Charta Politika merilis hasil survei terbaru tentang elektabilitas
partai politik hingga pasangan Calon Presiden dan Calon Wakil Presiden
yang bakal berlaga pada Pemilu April mendatang.
Dari 16 partai politik yang disurvei, 8 diantaranya memenuhi ambang
batas parlemen (parlementary threeshold) 4 persen. Sedangkan 8 partai
lainnya berada di bawah ambang batas yang diatur dalam UU Pemilu.
Partai Kebangkitan Bangsa (PKB) mendapat sorotan di hasil survei ini
lantaran kecipratan efek ekor jas dari figur kontestan Pemilu Presiden
2019. Elektabilitas PKB naik karena faktor Calon Wakil Presiden nomor
urut 01, KH. Ma’ruf Amin.
Direktur Riset Charta Politika Muslimin mengatakan elektabilitas
partai yang dinahkodai Abdul Muhaimin Iskandar atau Cak Imin ini
meningkat dari 7,2 persen pada Oktober menjadi 8,1 persen pada Desember
2019.
Menurutnya, lonjakan signifikan tersebut sebagai berkah mengusung KH.

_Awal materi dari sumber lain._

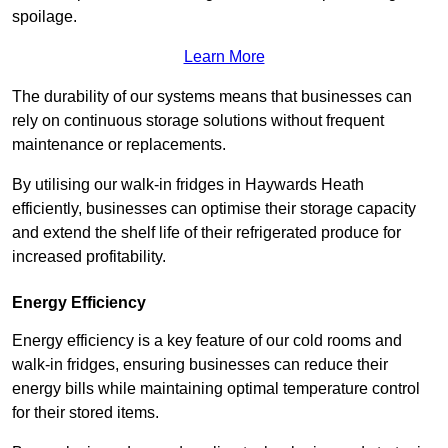
spoilage.
Learn More
The durability of our systems means that businesses can
rely on continuous storage solutions without frequent
maintenance or replacements.
By utilising our walk-in fridges in Haywards Heath
efficiently, businesses can optimise their storage capacity
and extend the shelf life of their refrigerated produce for
increased profitability.
Energy Efficiency
Energy efficiency is a key feature of our cold rooms and
walk-in fridges, ensuring businesses can reduce their
energy bills while maintaining optimal temperature control
for their stored items.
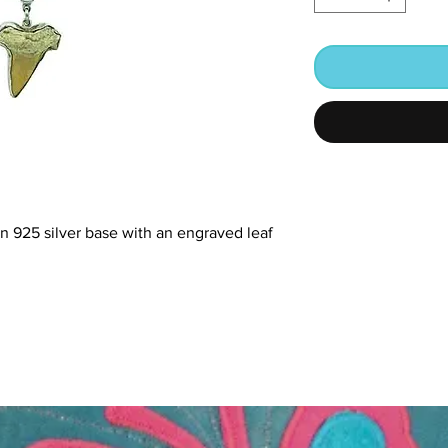
 in 925 silver base with an engraved leaf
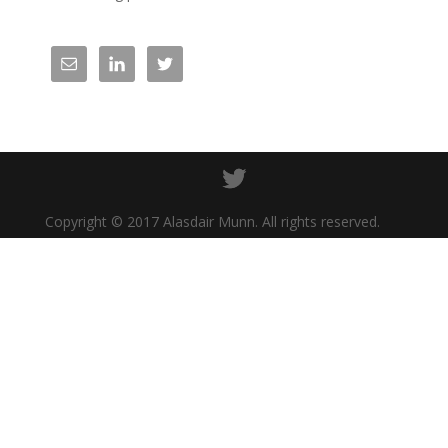
Copyright © 2017 Alasdair Munn. All rights reserved.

Ma’ruf Amin. “Hipotesanya, Ma’ruf Amin diasosiasikan dengan PKB,”
katanya dalam risil survei terbaru Charta Politika di Jakarta, Rabu 16
Januari 2019.
Dalam survei yang melibatkan 2000 responden dan digelar 22 Desember
2018 - 2 Januari 2019 ini, elektabilitas PKB tercatat sebesar 8,1
persen, nomor empat setelah Partai Demokrasi Indonesia Perjuangan 25,2
persen, Partai Gerindra 15,2 persen, dan Partai Golkar 9 persen.
PKB merupakan parpol yang identik dengan massa Nahdlatul Ulama (NU),
organisasi yang pernah dipimpin oleh Ma’ruf. Bersama dengan sejumlah
parpol lain, PKB tergabung dalam Koalisi Indonesia Kerja pengusung
pasangan Joko Widodo-KH. Ma’ruf Amin.